Sore kemarin, ketika hujan turun begitu lebat disertai angin yang membuat kurungan burung perkutut di rumah berayun-ayun kuat, saya mendadak ingat sepotong kalimat sahabat saya, Bre Redana. Dalam novelnya, Koran Kami with Lucy in the Sky. Bre menulis, “Mabuk bir jadi orang jujur. Mabuk agama jadi pembohong.”

Buru-buru saya kontak dia. Dan, bertanya tentang “kata-kata bijak” itu. Dalam rumusan lain, dulu, orang Romawi mengatakan, “In vino veritas; in aqua sanitas”, dalam anggur ada kebenaran; dalam air ada kesehatan. Apa benar In vino veritas? Dalam anggur ada kebenaran?

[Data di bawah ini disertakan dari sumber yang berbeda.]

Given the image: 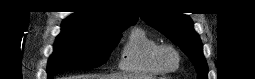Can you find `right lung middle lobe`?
Instances as JSON below:
<instances>
[{
	"label": "right lung middle lobe",
	"mask_w": 255,
	"mask_h": 79,
	"mask_svg": "<svg viewBox=\"0 0 255 79\" xmlns=\"http://www.w3.org/2000/svg\"><path fill=\"white\" fill-rule=\"evenodd\" d=\"M125 28L113 34L62 29L48 61V78L69 69L101 66L107 61Z\"/></svg>",
	"instance_id": "dd1d6c3e"
}]
</instances>
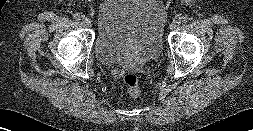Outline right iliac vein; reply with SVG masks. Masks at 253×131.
I'll list each match as a JSON object with an SVG mask.
<instances>
[{
    "instance_id": "1",
    "label": "right iliac vein",
    "mask_w": 253,
    "mask_h": 131,
    "mask_svg": "<svg viewBox=\"0 0 253 131\" xmlns=\"http://www.w3.org/2000/svg\"><path fill=\"white\" fill-rule=\"evenodd\" d=\"M83 22H84V24H85L86 26H88V27H92V25H93L92 20H91L90 18H88V17H85V18L83 19Z\"/></svg>"
}]
</instances>
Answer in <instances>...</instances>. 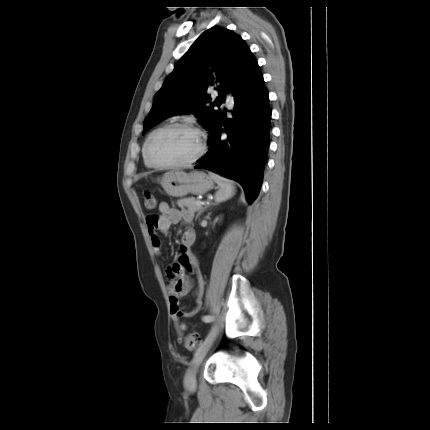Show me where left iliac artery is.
<instances>
[{
	"mask_svg": "<svg viewBox=\"0 0 430 430\" xmlns=\"http://www.w3.org/2000/svg\"><path fill=\"white\" fill-rule=\"evenodd\" d=\"M213 320H214V317L210 315H206L203 317V321L205 322H212Z\"/></svg>",
	"mask_w": 430,
	"mask_h": 430,
	"instance_id": "44dca946",
	"label": "left iliac artery"
}]
</instances>
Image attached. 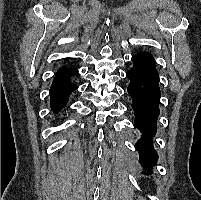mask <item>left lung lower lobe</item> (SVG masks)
<instances>
[{"label": "left lung lower lobe", "instance_id": "0a47b994", "mask_svg": "<svg viewBox=\"0 0 201 200\" xmlns=\"http://www.w3.org/2000/svg\"><path fill=\"white\" fill-rule=\"evenodd\" d=\"M133 67L127 72L130 80L128 94L132 98V108L135 113V127L142 135L135 147L139 152L144 171L151 174L157 163L158 154L153 147L152 138L157 132V119L160 113L159 103L161 92L159 76L153 56L143 52L132 57Z\"/></svg>", "mask_w": 201, "mask_h": 200}]
</instances>
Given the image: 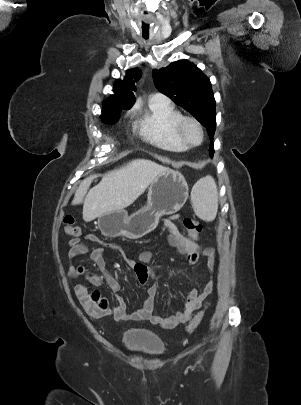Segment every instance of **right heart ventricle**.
I'll use <instances>...</instances> for the list:
<instances>
[{"label": "right heart ventricle", "instance_id": "right-heart-ventricle-1", "mask_svg": "<svg viewBox=\"0 0 301 405\" xmlns=\"http://www.w3.org/2000/svg\"><path fill=\"white\" fill-rule=\"evenodd\" d=\"M134 128L150 144L171 152H182L188 147L176 131L182 116L172 104L150 101L143 111L135 112Z\"/></svg>", "mask_w": 301, "mask_h": 405}]
</instances>
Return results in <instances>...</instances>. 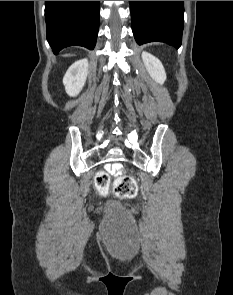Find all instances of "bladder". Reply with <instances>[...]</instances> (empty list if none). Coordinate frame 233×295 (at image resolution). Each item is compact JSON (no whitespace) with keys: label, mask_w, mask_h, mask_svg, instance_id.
Listing matches in <instances>:
<instances>
[{"label":"bladder","mask_w":233,"mask_h":295,"mask_svg":"<svg viewBox=\"0 0 233 295\" xmlns=\"http://www.w3.org/2000/svg\"><path fill=\"white\" fill-rule=\"evenodd\" d=\"M108 208H109V210H112V211H117L119 209V207L116 203L109 204Z\"/></svg>","instance_id":"1"}]
</instances>
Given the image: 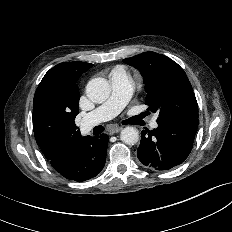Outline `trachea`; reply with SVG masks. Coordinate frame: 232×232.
Instances as JSON below:
<instances>
[{"label":"trachea","instance_id":"3493384b","mask_svg":"<svg viewBox=\"0 0 232 232\" xmlns=\"http://www.w3.org/2000/svg\"><path fill=\"white\" fill-rule=\"evenodd\" d=\"M123 124H126V121L123 122ZM104 131V127L99 125L94 128V133L95 134H100Z\"/></svg>","mask_w":232,"mask_h":232}]
</instances>
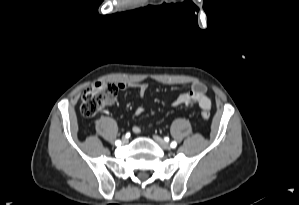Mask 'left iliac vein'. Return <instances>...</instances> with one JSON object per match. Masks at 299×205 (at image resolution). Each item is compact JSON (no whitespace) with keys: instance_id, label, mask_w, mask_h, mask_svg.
<instances>
[{"instance_id":"obj_1","label":"left iliac vein","mask_w":299,"mask_h":205,"mask_svg":"<svg viewBox=\"0 0 299 205\" xmlns=\"http://www.w3.org/2000/svg\"><path fill=\"white\" fill-rule=\"evenodd\" d=\"M155 142L162 148V149H170V145L163 140L161 137L159 136H153Z\"/></svg>"}]
</instances>
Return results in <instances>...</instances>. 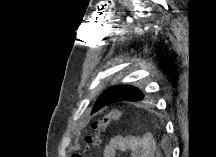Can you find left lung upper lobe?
I'll list each match as a JSON object with an SVG mask.
<instances>
[{"label": "left lung upper lobe", "instance_id": "obj_1", "mask_svg": "<svg viewBox=\"0 0 216 157\" xmlns=\"http://www.w3.org/2000/svg\"><path fill=\"white\" fill-rule=\"evenodd\" d=\"M144 98L145 94L139 88L127 84L118 85L109 88L101 94V96L95 102L97 104L93 107L92 112H95L97 106L102 109L103 107L109 106L117 102H137L144 100Z\"/></svg>", "mask_w": 216, "mask_h": 157}]
</instances>
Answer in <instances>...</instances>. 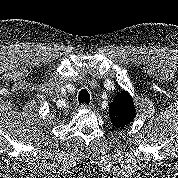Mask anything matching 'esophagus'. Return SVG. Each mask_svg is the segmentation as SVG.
Here are the masks:
<instances>
[{
    "instance_id": "1",
    "label": "esophagus",
    "mask_w": 178,
    "mask_h": 178,
    "mask_svg": "<svg viewBox=\"0 0 178 178\" xmlns=\"http://www.w3.org/2000/svg\"><path fill=\"white\" fill-rule=\"evenodd\" d=\"M92 107H93V104L88 105V104L83 103L80 105L81 109H91Z\"/></svg>"
}]
</instances>
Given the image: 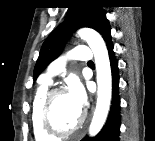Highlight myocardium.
Segmentation results:
<instances>
[{
  "label": "myocardium",
  "instance_id": "1",
  "mask_svg": "<svg viewBox=\"0 0 155 141\" xmlns=\"http://www.w3.org/2000/svg\"><path fill=\"white\" fill-rule=\"evenodd\" d=\"M65 93L62 88H52L45 94L41 107H40V123L43 130L53 137H66L77 133L79 130L83 129L86 123V116L81 115V118L77 125L71 129L63 130L58 128L51 119V108L53 99L60 94Z\"/></svg>",
  "mask_w": 155,
  "mask_h": 141
}]
</instances>
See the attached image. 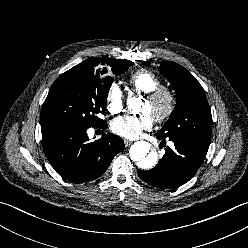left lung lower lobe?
I'll return each instance as SVG.
<instances>
[{
  "label": "left lung lower lobe",
  "mask_w": 248,
  "mask_h": 248,
  "mask_svg": "<svg viewBox=\"0 0 248 248\" xmlns=\"http://www.w3.org/2000/svg\"><path fill=\"white\" fill-rule=\"evenodd\" d=\"M158 139L165 140L158 133ZM175 149L166 148V153L151 170H137L138 176L153 187L160 189L177 188L188 182L199 169L206 157L208 148L197 147L178 139Z\"/></svg>",
  "instance_id": "left-lung-lower-lobe-1"
}]
</instances>
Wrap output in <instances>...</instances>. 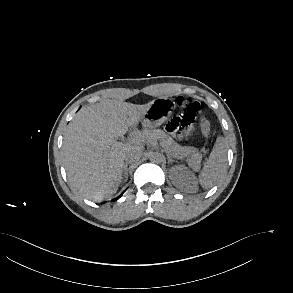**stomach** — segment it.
<instances>
[{"instance_id": "stomach-1", "label": "stomach", "mask_w": 293, "mask_h": 293, "mask_svg": "<svg viewBox=\"0 0 293 293\" xmlns=\"http://www.w3.org/2000/svg\"><path fill=\"white\" fill-rule=\"evenodd\" d=\"M174 100L160 97L152 101L151 106L141 118V123L146 128H154L163 124L174 109Z\"/></svg>"}]
</instances>
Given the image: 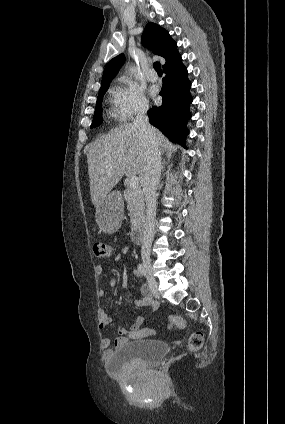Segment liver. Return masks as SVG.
I'll list each match as a JSON object with an SVG mask.
<instances>
[{
	"label": "liver",
	"mask_w": 285,
	"mask_h": 424,
	"mask_svg": "<svg viewBox=\"0 0 285 424\" xmlns=\"http://www.w3.org/2000/svg\"><path fill=\"white\" fill-rule=\"evenodd\" d=\"M159 147L167 142L153 128ZM88 174L92 203L97 207L123 175H138L140 183L146 171V149L139 130L133 123L123 124L96 139L87 149Z\"/></svg>",
	"instance_id": "obj_1"
}]
</instances>
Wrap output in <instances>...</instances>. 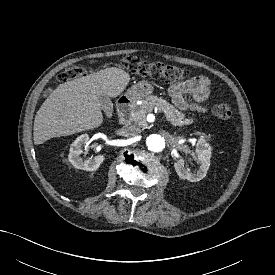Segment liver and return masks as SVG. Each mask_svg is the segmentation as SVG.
Masks as SVG:
<instances>
[{
	"label": "liver",
	"mask_w": 275,
	"mask_h": 275,
	"mask_svg": "<svg viewBox=\"0 0 275 275\" xmlns=\"http://www.w3.org/2000/svg\"><path fill=\"white\" fill-rule=\"evenodd\" d=\"M130 75L116 67L60 84L44 101L34 119V143L101 126L100 96H119Z\"/></svg>",
	"instance_id": "liver-1"
}]
</instances>
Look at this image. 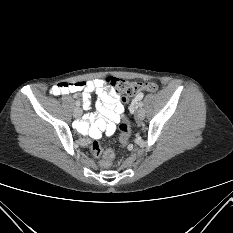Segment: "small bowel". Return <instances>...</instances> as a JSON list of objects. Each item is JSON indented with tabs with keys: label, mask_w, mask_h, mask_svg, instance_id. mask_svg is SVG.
Returning <instances> with one entry per match:
<instances>
[{
	"label": "small bowel",
	"mask_w": 233,
	"mask_h": 233,
	"mask_svg": "<svg viewBox=\"0 0 233 233\" xmlns=\"http://www.w3.org/2000/svg\"><path fill=\"white\" fill-rule=\"evenodd\" d=\"M80 91H82V102L85 110L91 108V95L96 94L98 98L96 102L97 112L87 114L84 120L77 123L76 129L93 138H100L103 134L112 135L123 118L124 106L114 90L108 91V86L104 80L61 82L50 89V93L55 96ZM138 95L143 94L139 93Z\"/></svg>",
	"instance_id": "obj_1"
}]
</instances>
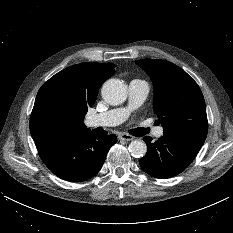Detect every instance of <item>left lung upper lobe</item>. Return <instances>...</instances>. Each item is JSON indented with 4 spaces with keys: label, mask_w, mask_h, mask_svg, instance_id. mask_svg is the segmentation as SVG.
Here are the masks:
<instances>
[{
    "label": "left lung upper lobe",
    "mask_w": 233,
    "mask_h": 233,
    "mask_svg": "<svg viewBox=\"0 0 233 233\" xmlns=\"http://www.w3.org/2000/svg\"><path fill=\"white\" fill-rule=\"evenodd\" d=\"M154 85V112L165 135H189L206 139L208 122L203 94L184 70L158 59L136 61Z\"/></svg>",
    "instance_id": "1"
}]
</instances>
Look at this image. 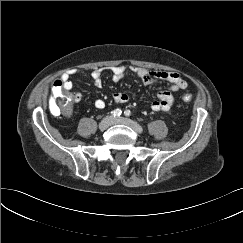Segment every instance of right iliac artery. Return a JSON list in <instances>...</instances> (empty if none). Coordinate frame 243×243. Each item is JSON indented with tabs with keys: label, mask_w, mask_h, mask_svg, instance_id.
Returning <instances> with one entry per match:
<instances>
[{
	"label": "right iliac artery",
	"mask_w": 243,
	"mask_h": 243,
	"mask_svg": "<svg viewBox=\"0 0 243 243\" xmlns=\"http://www.w3.org/2000/svg\"><path fill=\"white\" fill-rule=\"evenodd\" d=\"M122 114V111L120 109H115L111 112V116L116 118L119 117Z\"/></svg>",
	"instance_id": "82829eb1"
}]
</instances>
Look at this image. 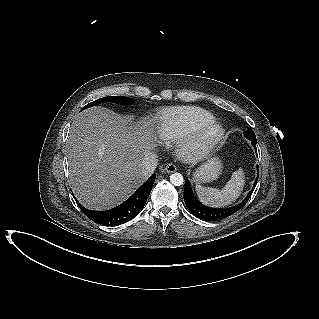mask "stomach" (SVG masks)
<instances>
[{
	"label": "stomach",
	"mask_w": 319,
	"mask_h": 319,
	"mask_svg": "<svg viewBox=\"0 0 319 319\" xmlns=\"http://www.w3.org/2000/svg\"><path fill=\"white\" fill-rule=\"evenodd\" d=\"M222 171V163L218 158H211L202 164L195 172L193 180L196 183L216 180Z\"/></svg>",
	"instance_id": "1"
}]
</instances>
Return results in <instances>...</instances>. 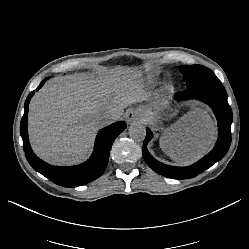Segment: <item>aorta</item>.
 <instances>
[{
    "instance_id": "1",
    "label": "aorta",
    "mask_w": 249,
    "mask_h": 249,
    "mask_svg": "<svg viewBox=\"0 0 249 249\" xmlns=\"http://www.w3.org/2000/svg\"><path fill=\"white\" fill-rule=\"evenodd\" d=\"M128 133L134 141H143L146 136V129L142 124L135 123L129 127Z\"/></svg>"
}]
</instances>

Katanya, orang-orang yang, di bawah pengaruh alkohol, merasa bebas untuk mengungkapkan pikiran mereka. Jujur. Bebas ngomong. Tak terkontrol. Itu karena “air kata-kata”, kata Romo Sindhunata (kumpulan puisi Air Kata-kata, 2003).

Ada cerita, jika orang Persia memutuskan sesuatu saat mabuk, mereka membuat aturan untuk mempertimbangkannya kembali saat sadar (Herodotus). Tapi, belakangan penulis lain,  menambahkan, jika orang Persia membuat keputusan saat mabuk, mereka membuat aturan untuk mempertimbangkannya kembali saat mabuk.

***

Ilustrasi foto: Pixels

Tulisan Bre itu, benar juga adanya. Terbukti. Saat ini, orang tidak hanya mabuk bir yang membuat orang berkata apa adanya (meski di banyak daerah menjual bir itu dilarang. Mungkin takut orang berkata jujur. Yang dibiarkan malah mabuk agama), tapi juga mabuk yang lain.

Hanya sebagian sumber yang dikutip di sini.